OK, so treatment means an in-person visit with a health care provider.  But it must also mean more than that, right?  Yes it does.  Treatment also means:

(c) The term treatment includes (but is not limited to) examinations to determine if a serious health condition exists and evaluations of the condition. Treatment does not include routine physical examinations, eye examinations, or dental examinations. A regimen of continuing treatment includes, for example, a course of prescription medication (e.g., an antibiotic) or therapy requiring special equipment to resolve or alleviate the health condition (e.g., oxygen). A regimen of continuing treatment that includes the taking of over-the-counter medications such as aspirin, antihistamines, or salves; or bed-rest, drinking fluids, exercise, and other similar activities that can be initiated without a visit to a health care provider, is not, by itself, sufficient to constitute a regimen of continuing treatment for purposes of FMLA leave.

29 CFR §825.113(c).

Man, we are all over these Regulations just to get to one definition.  So, treatment means an in-person visit with a health care provider “to determine if a serious health condition exists and evaluations of the condition”.

Now let’s touch on that two or more times thing.  First, as you can see, the “first in-person treatment visit must take place within seven days of the first day of incapacity.”  So I got sick on Monday, as a threshold issue I need to see the doctor within seven days of Monday.

OK, I think that is enough for today.  It’s enough for me anyway.  We will talk about that second visit next time.

Why? A Serious Health Condition under the FMLA – Part 3.

Remember how short the last post was?  Not this one.

So let’s go back.  According to the Regulations:

(a) For purposes of FMLA, serious health condition entitling an employee to FMLA leave means an illness, injury, impairment or physical or mental condition that involves inpatient care as defined in §825.114 or continuing treatment by a health care provider as defined in §825.115.

29 CFR §825.113(a).

Last time we talked about “inpatient care”.  This time we are going to talk about “continuing treatment”.

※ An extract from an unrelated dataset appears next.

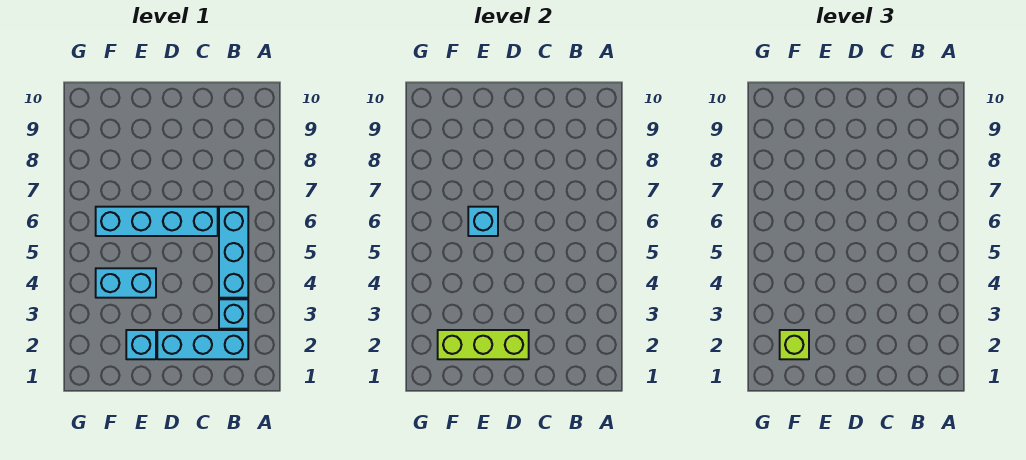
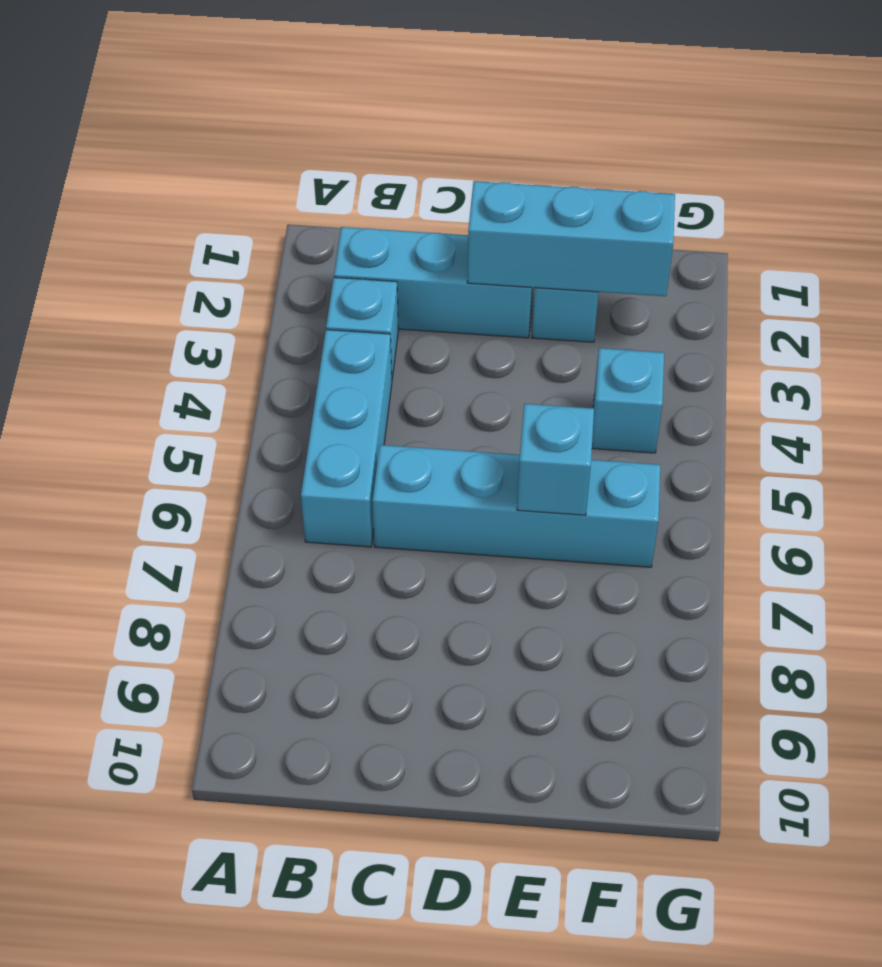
lime 1x3 brick [438,330,529,359] -> cyan 1x3 brick [467,181,675,296]
cyan 1x2 brick [96,268,156,298] -> cyan 1x1 brick [592,348,664,453]
lime 1x1 brick [780,330,809,359] -> none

A serious health condition involving continuing treatment by a health care provider includes any one or more of the following:

(a) Incapacity and treatment. A period of incapacity of more than three consecutive, full calendar days, and any subsequent treatment or period of incapacity relating to the same condition, that also involves:

(1) Treatment two or more times, within 30 days of the first day of incapacity, unless extenuating circumstances exist, by a health care provider, by a nurse under direct supervision of a health care provider, or by a provider of health care services (e.g., physical therapist) under orders of, or on referral by, a health care provider; or

(2) Treatment by a health care provider on at least one occasion, which results in a regimen of continuing treatment under the supervision of the health care provider.

29 CFR §825.115(a)(1)&( 2).

So the first thing we need for a serious health condition involving “continuing treatment” is a period of incapacity and treatment lasting “more than three consecutive full calendar days”.  So we start with incapacity.  Remember incapacity?

(b) The term incapacity means inability to work, attend school or perform other regular daily activities due to the serious health condition, treatment therefore, or recovery therefrom.

29 CFR §825.113(b).

And you didn’t even remind me.  So we have to have “incapacity”, which means the employee basically can’t do what they would normally do during the day, and it has to last for more than three consecutive, full calendar days.  A couple of things to point out there:

The incapacity has to last for “more than three consecutive days.”  Out sick Monday, Wednesday and Thursday does not count.  Not consecutive days.  Second thing you need to note is that it is “full calendar days”.  If the employee went home early on Friday, was still sick Saturday and Sunday and comes back to work Monday, that is not a serious health condition.  Not because of the Saturday and Sunday – if the employee can’t do his normal daily activities, those days count (remember, it is “calendar” not “work” days).  It does not count because that is not three “full” days.  The employee worked part of Friday, so he was clearly not incapacitated for the full day Friday.